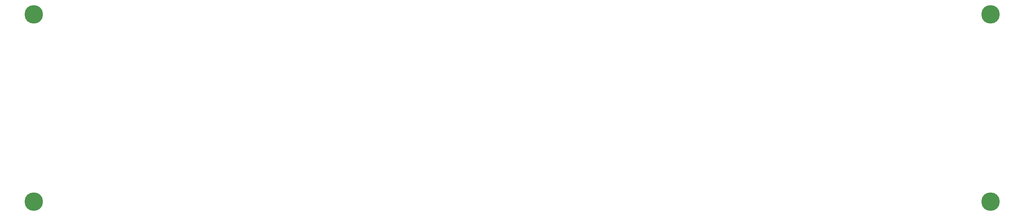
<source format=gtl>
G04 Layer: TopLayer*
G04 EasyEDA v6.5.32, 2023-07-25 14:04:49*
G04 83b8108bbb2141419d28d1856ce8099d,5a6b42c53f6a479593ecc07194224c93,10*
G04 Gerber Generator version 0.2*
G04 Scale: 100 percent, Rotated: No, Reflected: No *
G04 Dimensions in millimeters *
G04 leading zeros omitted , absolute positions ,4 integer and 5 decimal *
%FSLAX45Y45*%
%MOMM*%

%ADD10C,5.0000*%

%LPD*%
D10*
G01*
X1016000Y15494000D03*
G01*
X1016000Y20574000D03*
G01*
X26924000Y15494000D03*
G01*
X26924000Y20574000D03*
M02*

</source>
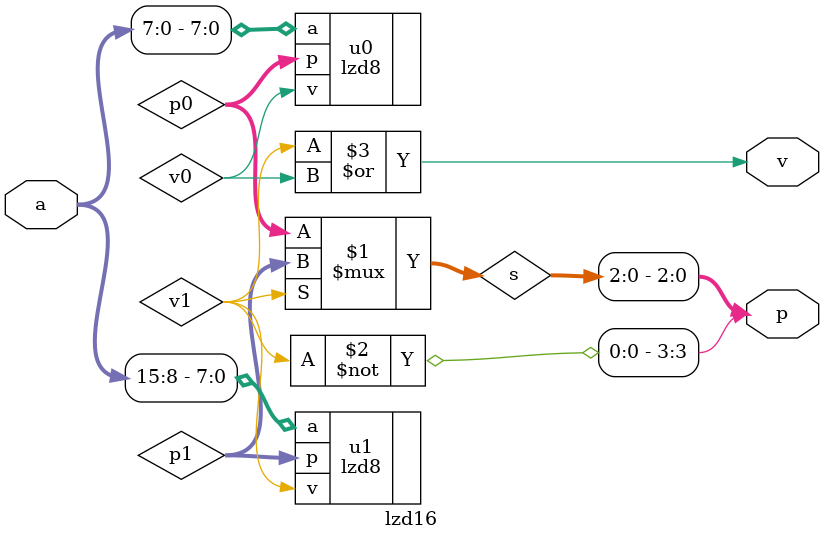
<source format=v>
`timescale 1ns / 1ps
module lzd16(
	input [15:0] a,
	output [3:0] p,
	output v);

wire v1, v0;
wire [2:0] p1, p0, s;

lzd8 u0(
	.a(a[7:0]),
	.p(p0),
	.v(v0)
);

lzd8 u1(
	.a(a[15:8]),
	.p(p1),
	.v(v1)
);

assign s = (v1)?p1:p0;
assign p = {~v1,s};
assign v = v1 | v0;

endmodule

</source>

━━━

● Exercise goal
Skipping all images, output the listing exactly.

● Task answer
<source format=gtl>
G04 Layer: TopLayer*
G04 EasyEDA v6.5.32, 2023-07-25 14:04:49*
G04 83b8108bbb2141419d28d1856ce8099d,5a6b42c53f6a479593ecc07194224c93,10*
G04 Gerber Generator version 0.2*
G04 Scale: 100 percent, Rotated: No, Reflected: No *
G04 Dimensions in millimeters *
G04 leading zeros omitted , absolute positions ,4 integer and 5 decimal *
%FSLAX45Y45*%
%MOMM*%

%ADD10C,5.0000*%

%LPD*%
D10*
G01*
X1016000Y15494000D03*
G01*
X1016000Y20574000D03*
G01*
X26924000Y15494000D03*
G01*
X26924000Y20574000D03*
M02*

</source>
<source format=v>
`timescale 1ns / 1ps
module lzd16(
	input [15:0] a,
	output [3:0] p,
	output v);

wire v1, v0;
wire [2:0] p1, p0, s;

lzd8 u0(
	.a(a[7:0]),
	.p(p0),
	.v(v0)
);

lzd8 u1(
	.a(a[15:8]),
	.p(p1),
	.v(v1)
);

assign s = (v1)?p1:p0;
assign p = {~v1,s};
assign v = v1 | v0;

endmodule

</source>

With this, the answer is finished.